(Transcribed page contents)
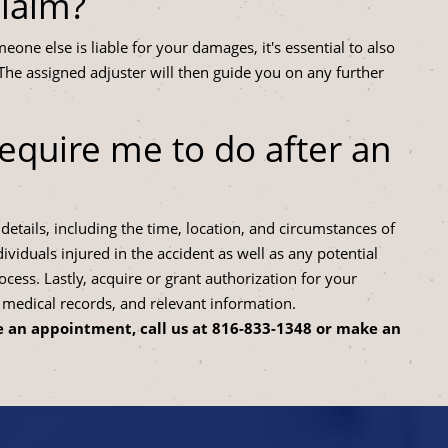
claim?
eone else is liable for your damages, it's essential to also
The assigned adjuster will then guide you on any further
equire me to do after an
etails, including the time, location, and circumstances of
viduals injured in the accident as well as any potential
ocess. Lastly, acquire or grant authorization for your
edical records, and relevant information.
 an appointment, call us at
816-833-1348
or make an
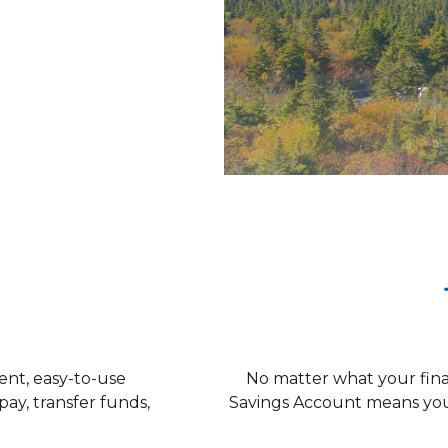
on
ent, easy-to-use
No matter what your fina
pay, transfer funds,
Savings Account means you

■ **To-do item**
Reproduce every line of the listing above without changing a word, and leave out the picture markers.

■ **Solution**
claim?
eone else is liable for your damages, it's essential to also
The assigned adjuster will then guide you on any further
equire me to do after an
etails, including the time, location, and circumstances of
viduals injured in the accident as well as any potential
ocess. Lastly, acquire or grant authorization for your
edical records, and relevant information.
 an appointment, call us at
816-833-1348
or make an
on
ent, easy-to-use
No matter what your fina
pay, transfer funds,
Savings Account means you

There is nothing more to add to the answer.